> [Exercise objective]:
Locate each line in the material below that contains the string "Time", and copy those lines.

________________________________________

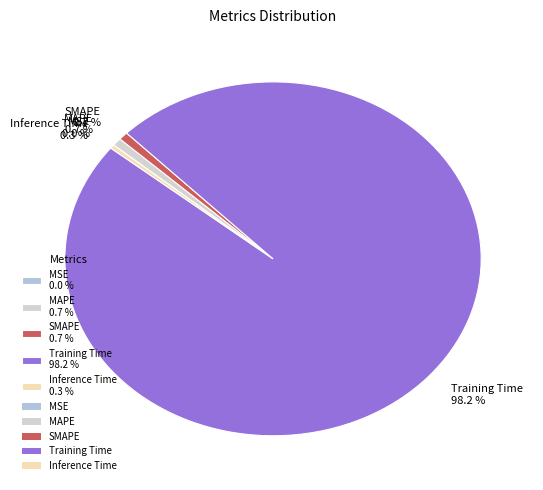

Is Training Time 98.2 % the majority of the pie?

Yes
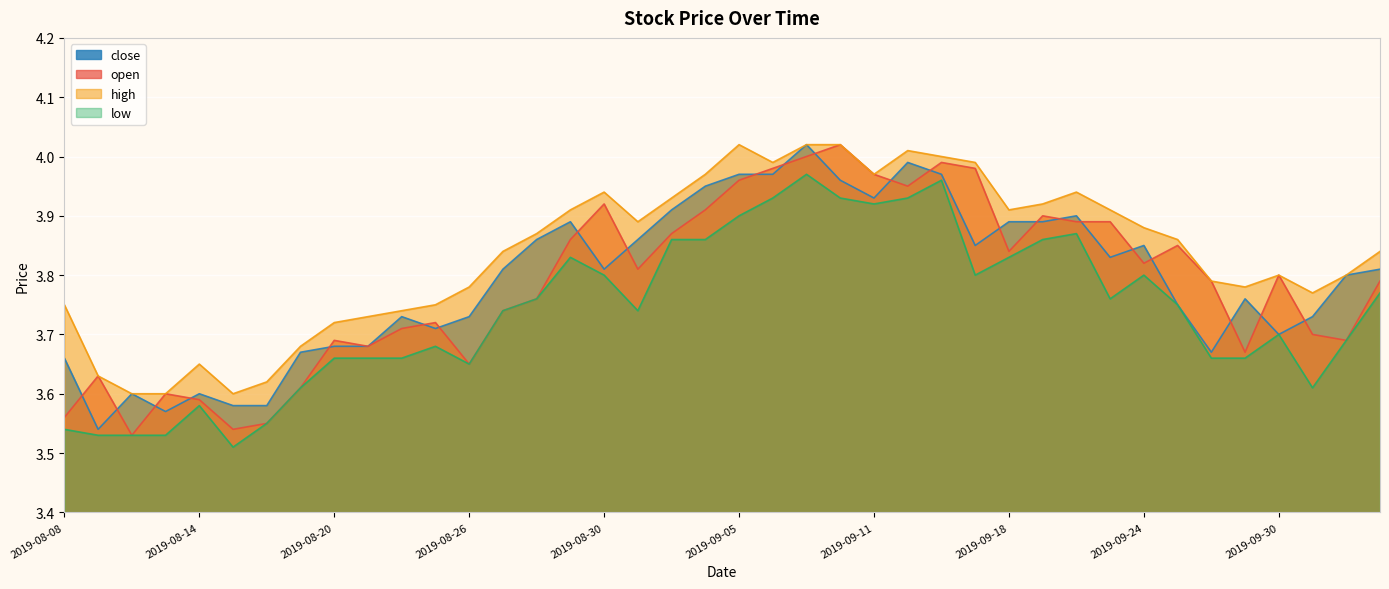

Where is the first local maximum for low?

2019-08-14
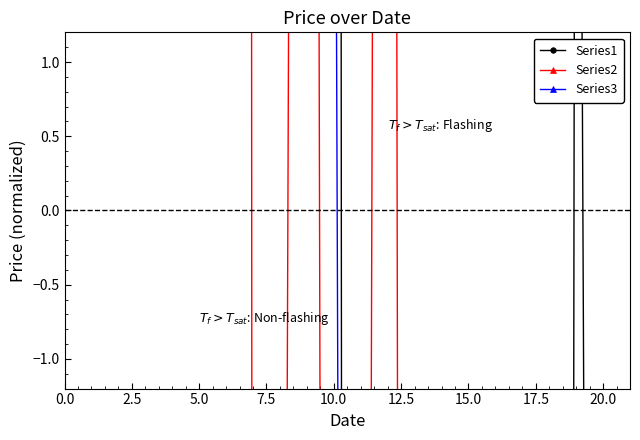

Which series changed the most between 5.0 and 14?

Series3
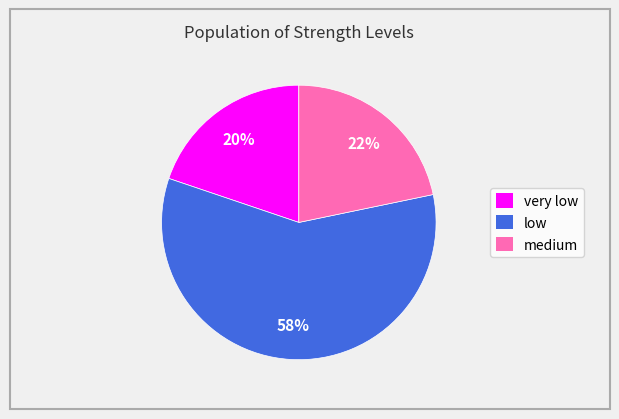

Does any single category account for the majority?

Yes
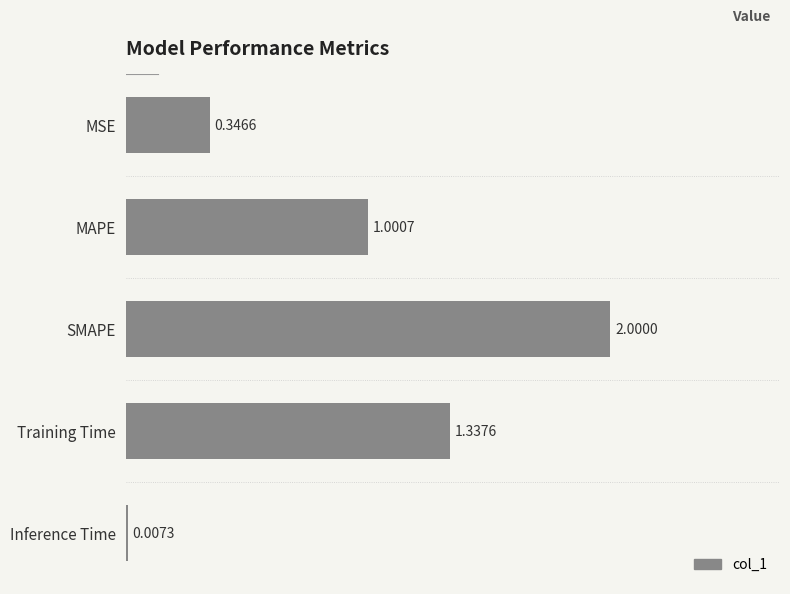

What is the change in value from SMAPE to Training Time?

-0.7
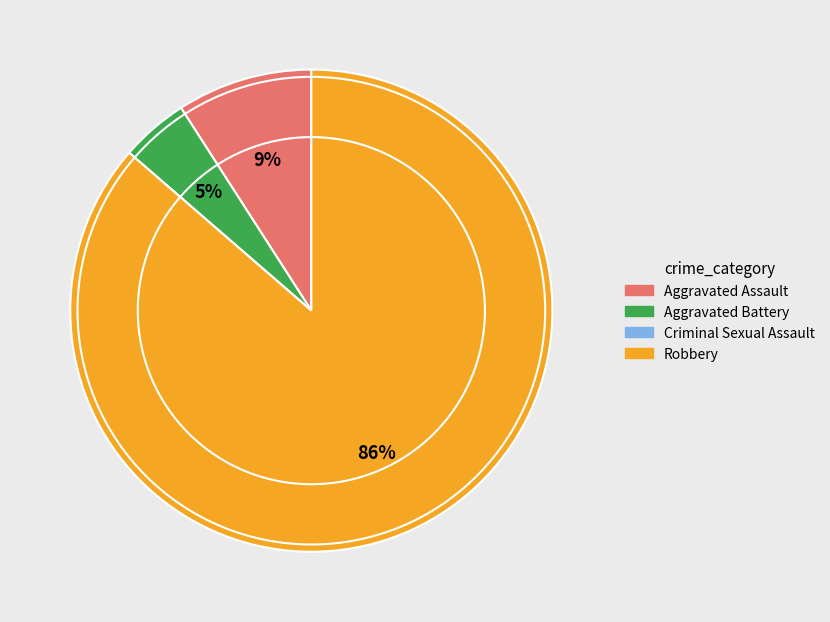

Is there a majority slice in this chart?

Yes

________________________________________

> [Result for this task]:
Is Training Time 98.2 % the majority of the pie?
What is the change in value from SMAPE to Training Time?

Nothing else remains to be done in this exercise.